Finance minister should take immediate leave even before he is indicted

Published: 03.26.07, 16:19 / Israel Opinion

Envelopes, that's what's so mind boggling in Abraham Hirchson's story. Envelopes delivered to his doorstep, like a delivery from the supermarket, like a Dominoes Pizza, glued with spit, filled with bundles of cash.

 

Menachem Begin told his electorate of his dream of slips of paper on which the letters "Mahal" would be printed. And here we are talking about wads of cash, showers of wads, and all of them have the images of Yitzhak Ben-Zvi, Zalman Shazar or even better, Benjamin Franklin, the man of the 100 dollar bill printed on them.

 

In three words, what an embarrassment!

 

An indictment hasn't been served and the police investigation has just begun. As it appears from reports by Ran Binyamini, a reporter of criminal affairs for Kol Israel Radio, Hirchson's rivals set him up. In any event, even if the set-up is rock solid the legal process should be allowed to run its course. Innocent until proven guilty doesn't only exist for the sake of protocol: It is a way of life.

 

The man Abraham Hirchson is innocent as long as it has not been proven otherwise, but Finance Minister Hirchson must take leave immediately.

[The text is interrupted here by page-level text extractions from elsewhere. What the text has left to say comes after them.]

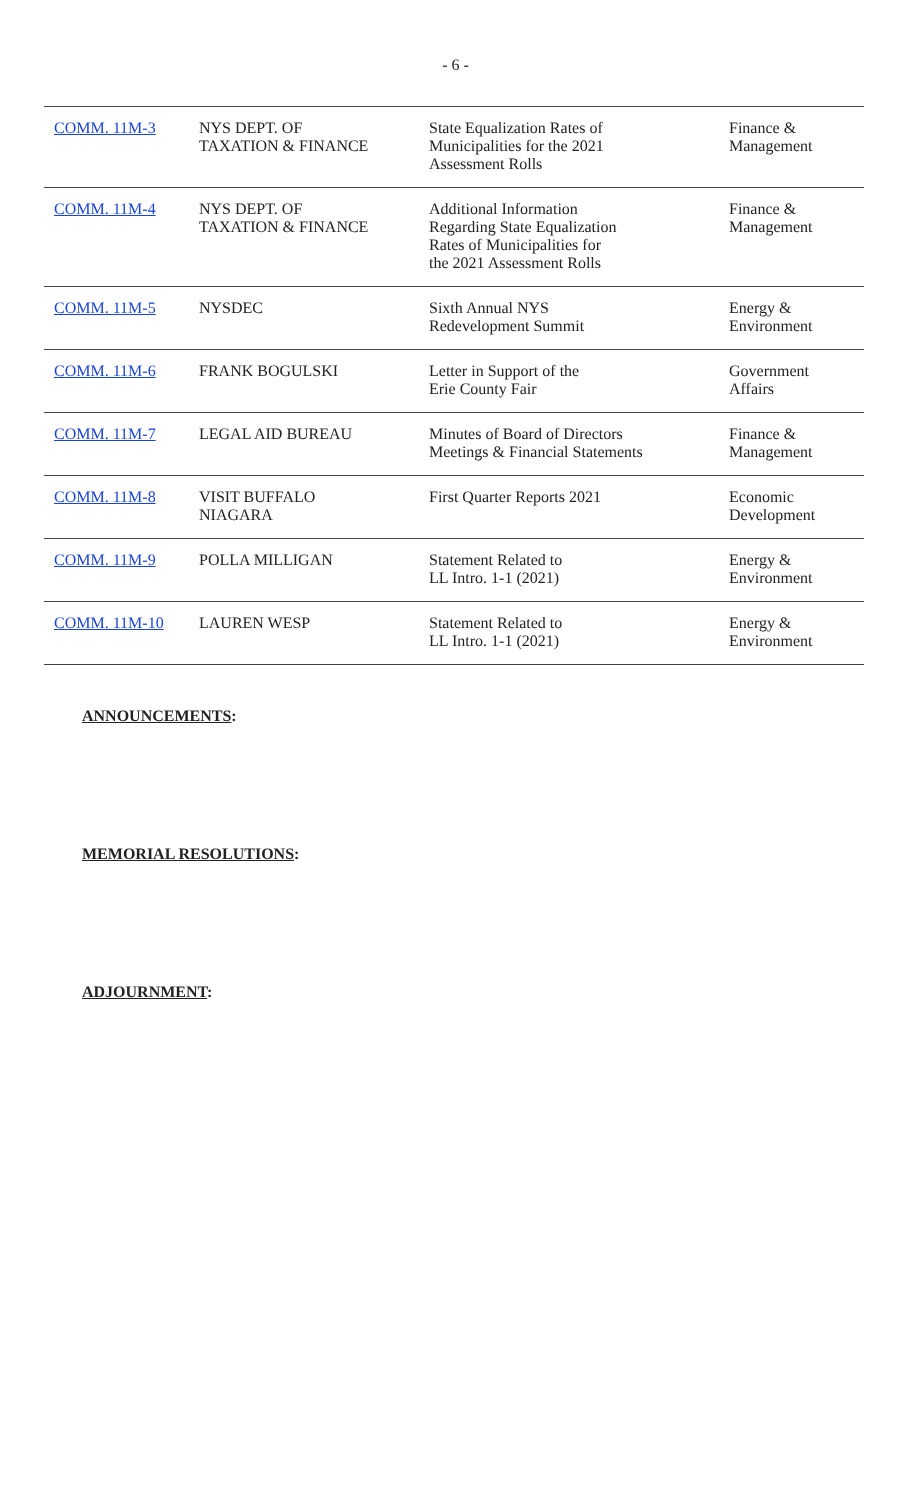- 6 -
| COMM. 11M-3 | NYS DEPT. OF TAXATION & FINANCE | State Equalization Rates of Municipalities for the 2021 Assessment Rolls | Finance & Management |
| COMM. 11M-4 | NYS DEPT. OF TAXATION & FINANCE | Additional Information Regarding State Equalization Rates of Municipalities for the 2021 Assessment Rolls | Finance & Management |
| COMM. 11M-5 | NYSDEC | Sixth Annual NYS Redevelopment Summit | Energy & Environment |
| COMM. 11M-6 | FRANK BOGULSKI | Letter in Support of the Erie County Fair | Government Affairs |
| COMM. 11M-7 | LEGAL AID BUREAU | Minutes of Board of Directors Meetings & Financial Statements | Finance & Management |
| COMM. 11M-8 | VISIT BUFFALO NIAGARA | First Quarter Reports 2021 | Economic Development |
| COMM. 11M-9 | POLLA MILLIGAN | Statement Related to LL Intro. 1-1 (2021) | Energy & Environment |
| COMM. 11M-10 | LAUREN WESP | Statement Related to LL Intro. 1-1 (2021) | Energy & Environment |
ANNOUNCEMENTS:
MEMORIAL RESOLUTIONS:
ADJOURNMENT:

That's what common sense, rationale and 60 years of national experience dictate. It's a pity that what every Israeli on the street currently understands is still not understood by the finance minister.

 

When a nation's finance minister is questioned on criminal charges, there is immediate concern that he would take advantage of his powers to distort justice. There is concern that he may inundate the economy with dramatic decisions aimed at diverting attention away from his wrongdoings; concern that he would threaten top police brass, or alternately, try to bribe with money and benefits investigators and those under investigation.

 

All these concerns are unfounded in Hirchson's case. Whether he sits in his office at the Finance Ministry in Jerusalem or at home, it won't make the slightest difference to the economy. The stock exchange proves this: While Hirchson's investigation made the main headlines the stock exchange continued to rise as if there was no finance minister.

 

And this is not just if. It appears that the sharks at the stock exchange understand Israeli economics better than the ministers in Jerusalem. They have known for quite some time that there is no finance minister.

 

Political culture damaged

It will not make a difference to the investigators or those being questioned either. They know that the finance minister is weaker than they are. Even if he wanted to do something – in Hirchson's case this option is unthinkable – he couldn't do a thing. Anything he tries to say or do will immediately be made public and backfire like a boomerang.

 

He should take leave not because of the economy and not because of the people who testified against him, but because of the damage he is inflicting on our political culture. No one can relate to a government seriously when its finance minister is facing such charges and he on his part is continuing his daily routine as if nothing has happened.

 

This is a government of ostriches at best, and of total cynics at worst. If Hirchson has not himself understood the ridiculous situation in which he is immersing the cabinet and his friend the prime minister, Ehud Olmert should have told him so. Olmert's silence is no less severe than Hirchson's contempt.

 

Some have interpreted Hirchson's conduct as a preface to a plea bargain: Hirchson will only agree to leave in exchange for annulment or easing of the indictment. This interpretation could lean on an historic precedence: Spiro Theodore Agnew, the 39th Vice President of the United States serving under President Richard M. Nixon, who accepted envelopes full of cash from real estate entrepreneurs.

 

In 1973, when his offenses were disclosed he reached a plea bargain with the prosecution: He resigned and then pleaded nolo contendere (no contest) to criminal charges of tax evasion and money laundering, he admitted to a light felony and was charged a symbolic fine.

 

In America during the 1970s such a plea bargain could have been accepted. Not in Israel of 2007: If the attorney general concludes that there is a basis for the charges against Hirchson, he will indict him, and Hirchson will have to go without a plea bargain.

 

Leave of absence is the solution. It's spring. The fields are blooming in a myriad of colors, birds are chirping, Passover is just around the corner, and getting away from the compressed air of the Finance Ministry corridors would be healthy. Israel is on leave, and it's time for Hirchson to take his leave as well.